In Paris, Milles studied at the Académie Colarossi and at the École des Beaux-Arts. She and Carl formed a small joint company selling bronze figurines of children and fairy-tale characters, a collaboration that was as much economic as creative. In 1902 she received an honorary award at the Salon in Paris. Over the following decade and a half she participated in international exhibitions in St. Louis (1905), Buenos Aires (1910), Rome (1911), the Panama-Pacific International Exposition in San Francisco (1915), and the Swedish art exhibition at the Charlottenborg Spring Exhibition in Copenhagen (1916), collecting silver medals along the way.
Her best-known works are small-scale bronze and ceramic figures modelled on people she observed in the Breton fishing village of Saint-Briac: pieces such as Bukettlisa, Flitiga Kajsa, Mjölkflicka, and Mormodern. She also received institutional commissions in Stockholm, producing medallions and busts for the Royal Dramatic Theatre, including portraits of singer Jenny Lind and actor Georg Dahlqvist. Her relief Efter väntan på havsstranden (1907) was acquired by the Nationalmuseum in 1908, only the second work by a female sculptor to enter that collection. Her work is also held at the Thiel Gallery in Stockholm, and the Musée Camille Claudel in France has featured her work in its programme.
Failing health eventually forced her to give up sculpture, and she turned first to painting and later to writing. In 1932 she moved permanently to Rome, where she died on 11 February 1941. She is buried in the Protestant Cemetery in Rome.

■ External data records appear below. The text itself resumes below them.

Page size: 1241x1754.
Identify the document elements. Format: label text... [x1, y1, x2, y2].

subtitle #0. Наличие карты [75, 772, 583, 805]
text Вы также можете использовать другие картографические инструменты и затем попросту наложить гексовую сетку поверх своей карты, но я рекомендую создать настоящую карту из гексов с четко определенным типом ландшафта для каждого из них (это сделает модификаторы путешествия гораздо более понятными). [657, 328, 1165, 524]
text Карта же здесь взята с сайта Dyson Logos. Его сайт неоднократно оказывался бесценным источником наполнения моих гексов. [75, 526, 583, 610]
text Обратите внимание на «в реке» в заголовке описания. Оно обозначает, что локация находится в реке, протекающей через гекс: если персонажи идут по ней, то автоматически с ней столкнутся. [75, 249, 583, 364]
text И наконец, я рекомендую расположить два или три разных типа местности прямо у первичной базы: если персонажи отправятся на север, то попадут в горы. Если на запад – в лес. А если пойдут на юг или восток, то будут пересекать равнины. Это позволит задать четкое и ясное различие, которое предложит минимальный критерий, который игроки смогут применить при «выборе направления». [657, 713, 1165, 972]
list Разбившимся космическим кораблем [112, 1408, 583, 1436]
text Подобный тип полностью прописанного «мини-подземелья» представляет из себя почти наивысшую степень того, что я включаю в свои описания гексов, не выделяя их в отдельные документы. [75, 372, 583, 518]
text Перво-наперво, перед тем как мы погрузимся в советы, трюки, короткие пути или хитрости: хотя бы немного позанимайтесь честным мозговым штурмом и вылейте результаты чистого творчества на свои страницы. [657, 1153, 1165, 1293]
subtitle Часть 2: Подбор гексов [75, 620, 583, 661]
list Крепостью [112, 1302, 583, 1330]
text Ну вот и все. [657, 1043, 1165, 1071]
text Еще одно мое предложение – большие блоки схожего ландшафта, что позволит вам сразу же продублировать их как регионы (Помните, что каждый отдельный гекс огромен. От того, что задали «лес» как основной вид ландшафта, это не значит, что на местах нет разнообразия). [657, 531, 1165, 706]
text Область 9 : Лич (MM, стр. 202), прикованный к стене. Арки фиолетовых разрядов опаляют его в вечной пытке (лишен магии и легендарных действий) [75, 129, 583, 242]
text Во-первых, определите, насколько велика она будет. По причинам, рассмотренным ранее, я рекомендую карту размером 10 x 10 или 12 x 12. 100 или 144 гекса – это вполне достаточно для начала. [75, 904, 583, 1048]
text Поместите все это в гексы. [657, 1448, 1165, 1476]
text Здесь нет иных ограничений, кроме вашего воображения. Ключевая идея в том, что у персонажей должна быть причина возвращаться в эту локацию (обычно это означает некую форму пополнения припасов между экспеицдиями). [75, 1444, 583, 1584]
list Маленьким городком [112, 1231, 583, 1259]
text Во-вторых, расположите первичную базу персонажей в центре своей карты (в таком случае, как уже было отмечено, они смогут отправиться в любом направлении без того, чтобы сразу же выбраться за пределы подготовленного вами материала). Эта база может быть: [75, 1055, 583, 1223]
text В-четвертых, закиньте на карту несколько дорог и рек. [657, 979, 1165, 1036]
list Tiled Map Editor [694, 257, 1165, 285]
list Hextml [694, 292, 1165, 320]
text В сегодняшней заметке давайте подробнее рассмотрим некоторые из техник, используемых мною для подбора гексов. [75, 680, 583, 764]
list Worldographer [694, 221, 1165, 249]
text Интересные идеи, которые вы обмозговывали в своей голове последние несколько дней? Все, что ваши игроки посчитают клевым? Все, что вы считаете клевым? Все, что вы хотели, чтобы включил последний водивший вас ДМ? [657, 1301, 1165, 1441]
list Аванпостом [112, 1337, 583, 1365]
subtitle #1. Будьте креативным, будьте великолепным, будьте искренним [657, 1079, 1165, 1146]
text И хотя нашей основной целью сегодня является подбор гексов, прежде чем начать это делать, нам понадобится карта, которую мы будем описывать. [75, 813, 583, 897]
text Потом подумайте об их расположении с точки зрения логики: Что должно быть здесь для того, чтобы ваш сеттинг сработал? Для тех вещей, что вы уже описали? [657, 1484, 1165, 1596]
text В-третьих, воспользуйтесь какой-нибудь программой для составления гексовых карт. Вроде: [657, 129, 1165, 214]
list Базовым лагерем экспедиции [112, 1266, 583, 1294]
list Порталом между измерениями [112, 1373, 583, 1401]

At auction, Milles appears primarily at Swedish houses. All 17 items in the Auctionist database are catalogued as sculpture, offered through Crafoord Auktioner Stockholm, Bukowskis Stockholm, Metropol, and Auktionshuset Kolonn, among others. A bronze female figure dated 1909 is the top recorded sale at 61,000 SEK, and a bronze Flitiga Kajsa has reached 18,700 EUR, confirming steady collector interest in her figurative bronzes.